One of the things we have done right was to continue seeing our therapist even after giving up on the marriage: we had couples’ sessions to manage the break up for a few months, and now we see her individually, with the option to have a dual session if we want. Personally, I find it comforting to know that she gets the full story, not just my slanted view. It makes me trust her advice/opinion more. Without the therapy, I don’t know how either of us would have made it through my anger/fear stage.

Another thing I did right predates all of this: Last year, I had enrolled in a distance learning course to get a British Montessori qualification. This gave me some immediate structure for building a new life: finish the course, find a job at a UK Montessori preschool and move to wherever that school is. (I have no particular ‘base’ in the UK.) This has been a lifeline in an otherwise overwhelming transition. It gave me the series of steps to follow: I still find it difficult to think too far ahead, but for now I can focus on my course, and know that I’m progressing without having to plan the rest of the route—obviously, the details have yet to be filled in, but the idea is that in summer 2019, I will move back to the UK.

For Rich, the transition to the new life has already been made. He has a new home, a new relationship and is integrating that with the same friends, same job. We’re at a completely different place in our process, and that’s something we both struggle with in our expectations of each other.

But we still care enough about each other to make the effort. That’s the thing about a long-term relationship ending. For sixteen years (and lots of marriages terminate after longer), we’ve been in the habit of caring for each other. That doesn’t switch off even if the romantic love goes away. As angry as I get with Rich, it can still be hard for me to hear other people be angry with him, because I still want to protect him. It took me a long time to realise it, but I spent most of this process trying to rescue Old Rich (i.e. the man I loved) from New Rich (i.e. the man I feared), and my therapist had to point out to me that the two Rich’s weren’t totally disparate people.

I don’t just have a relationship with Rich, I have a relationship with his family too. In March, I took the kids to the UK for my cousin’s wedding; I stayed with Rich’s sister, and she and his mother accompanied me to the wedding. This was important to me as a gesture for the kids that both sides of their family could still come together, but these are also women I like and care about and who were unstinting sources of comfort and support to me at that stressful time.
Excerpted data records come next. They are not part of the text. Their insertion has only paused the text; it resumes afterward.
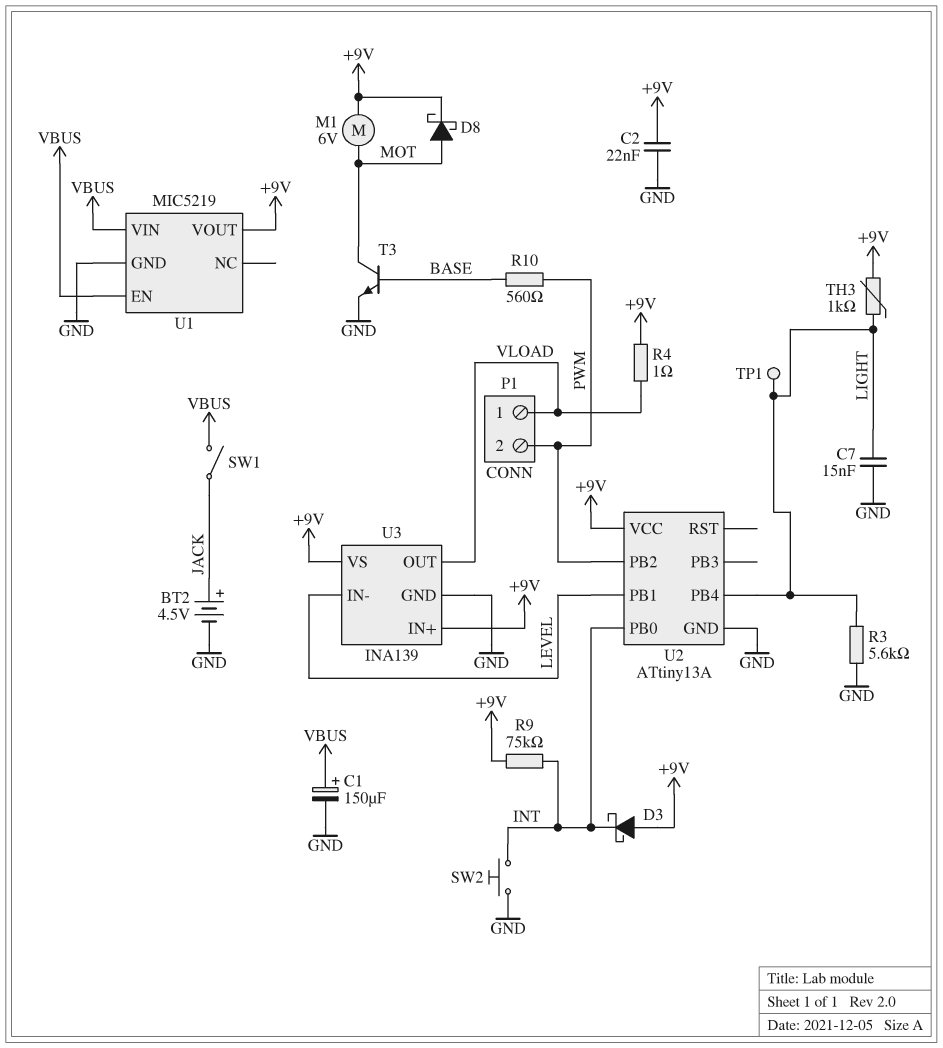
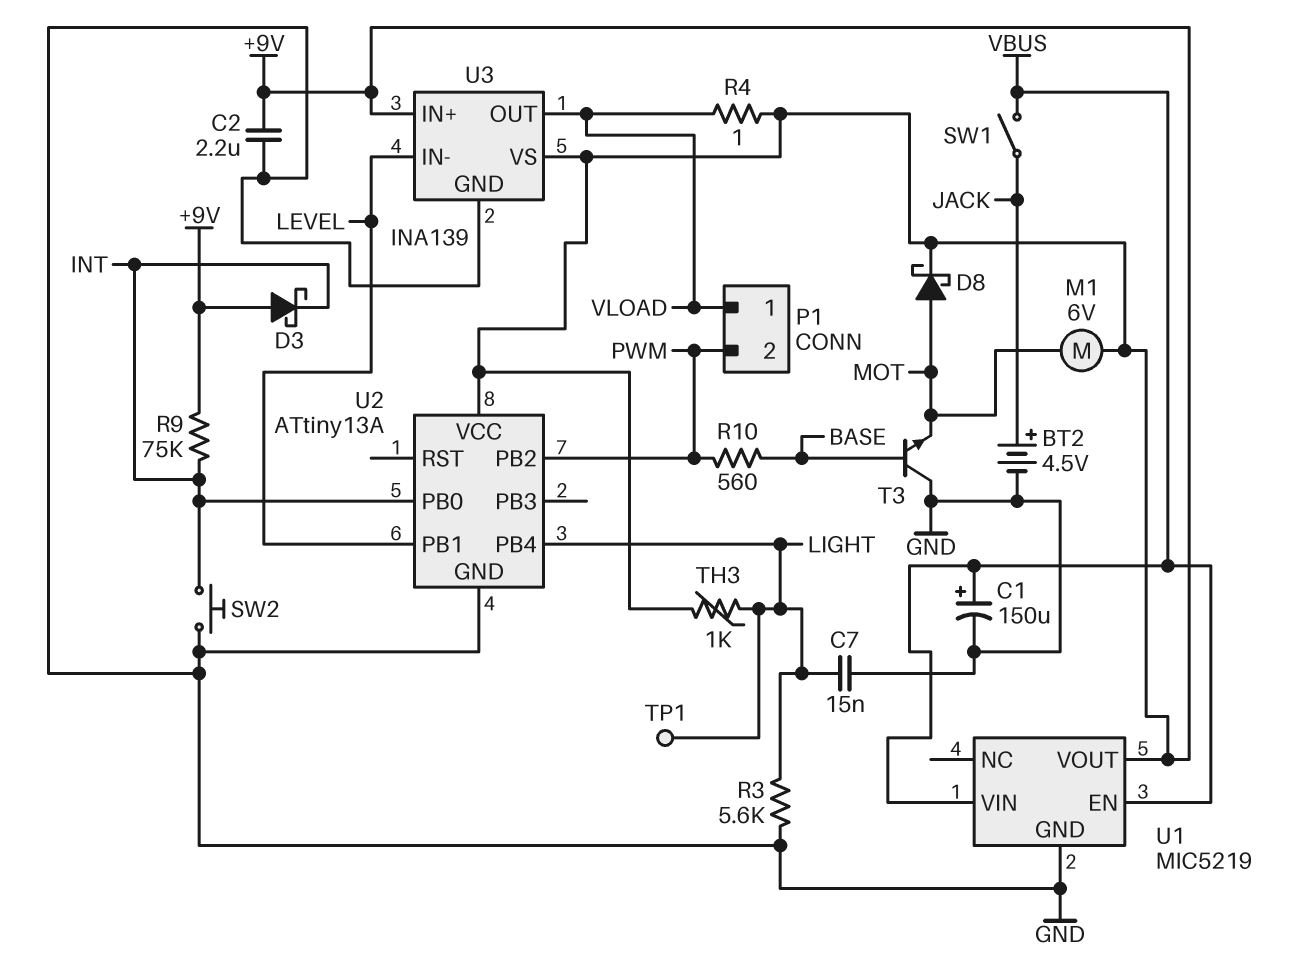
C2: 22nF (+9V, GND) -> 2.2uF (+9V, GND)
T3: NPN (B BASE, C MOT, E GND) -> NPN (B BASE, C GND, E MOT)

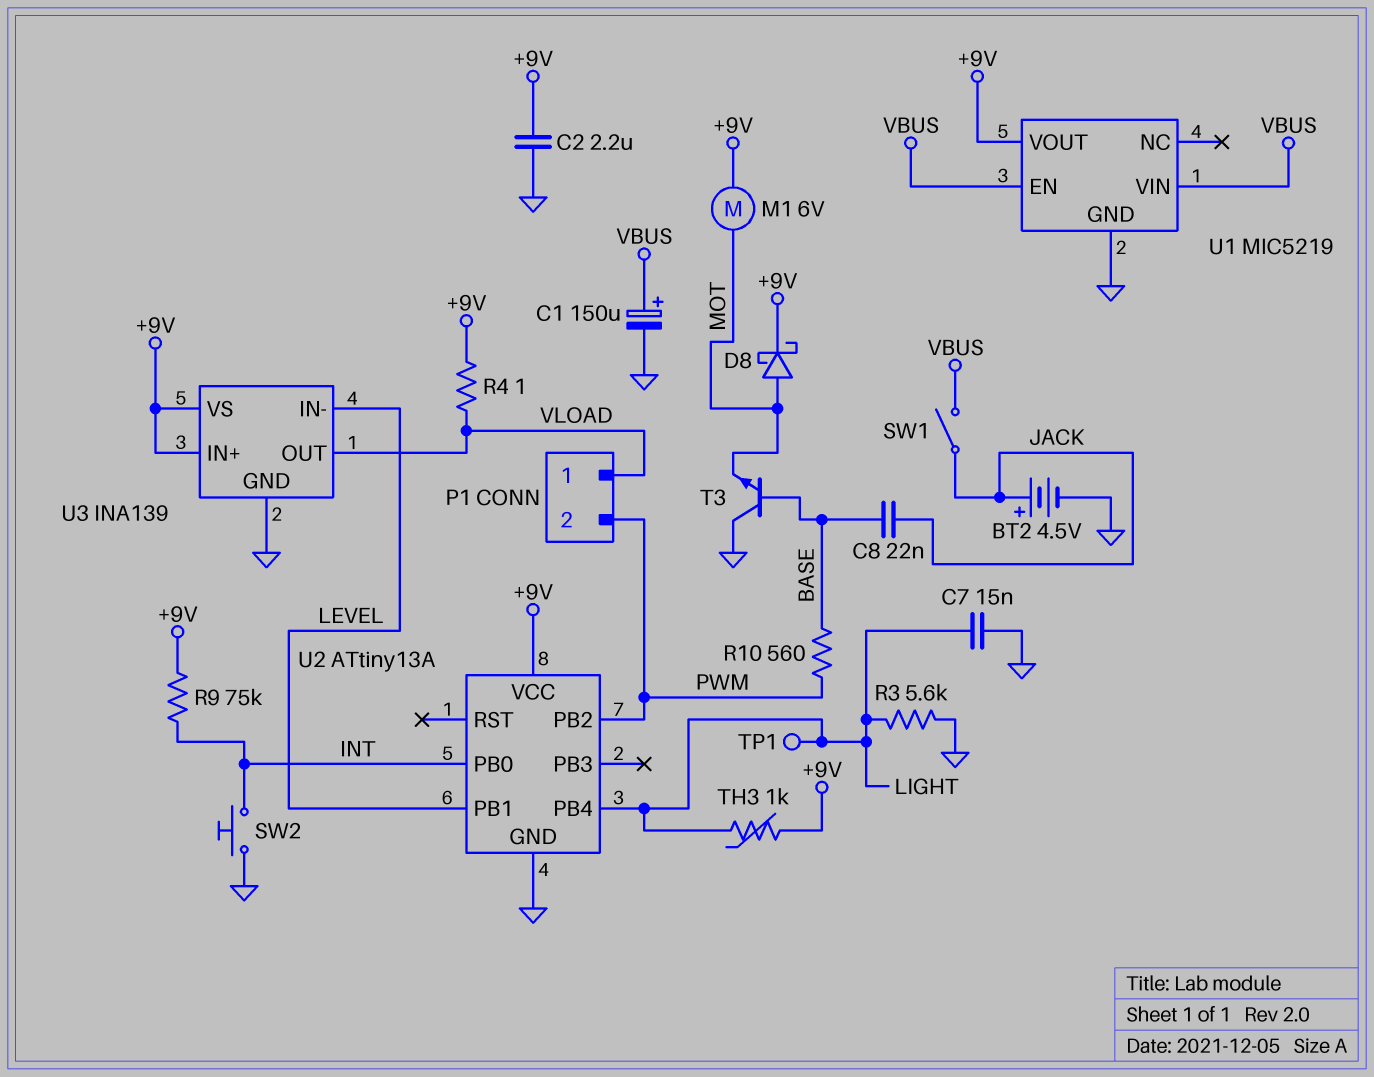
C8: none -> 22nF (BASE, JACK)
D3: schottky (A +9V, K INT) -> none

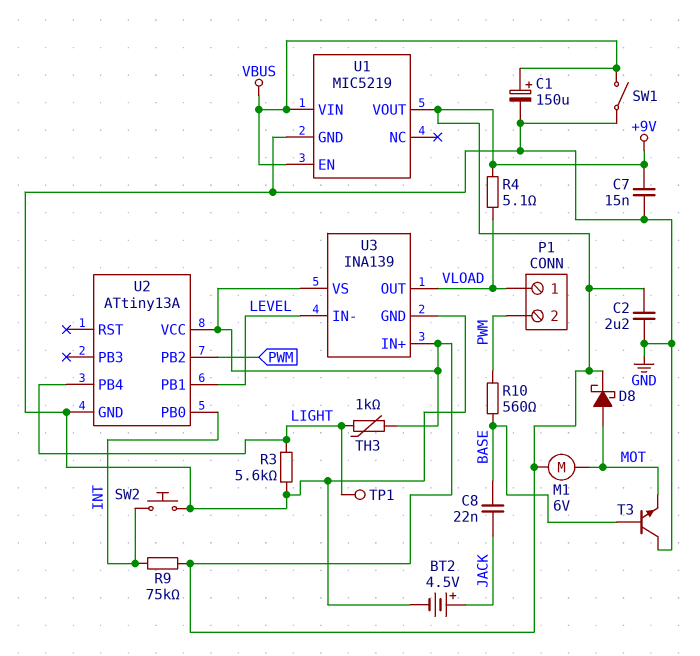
C7: 15nF (GND, LIGHT) -> 15nF (+9V, GND)
R4: 1 (+9V, VLOAD) -> 5.1 (+9V, VLOAD)
SW1: switch (JACK, VBUS) -> switch (GND, VBUS)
Rich and I will probably always view each other as family on some level. No doubt it will take us both a while to straighten out the boundaries of that—what’s acceptable, what’s essential, and what’s a leftover habit of marriage that would be better dropped—but estrangement isn’t an option either of us are prepared to accept.


Postscript
This is a messy and occasionally paradoxical post, but emotions are messy and paradoxical, and there are a lot of contextual details that I have omitted because they’re not appropriate for this blog. Obviously, I have only touched on Rich’s perspective in all this, and crucially, I haven’t gone into the kids’ reactions at all. Those aren’t my stories to tell. So bear in mind this is a skewed perspective. However, it’s an update on where I am for those who have wanted it, and hopefully, it’s an insight into some of these emotional processes for any who need it.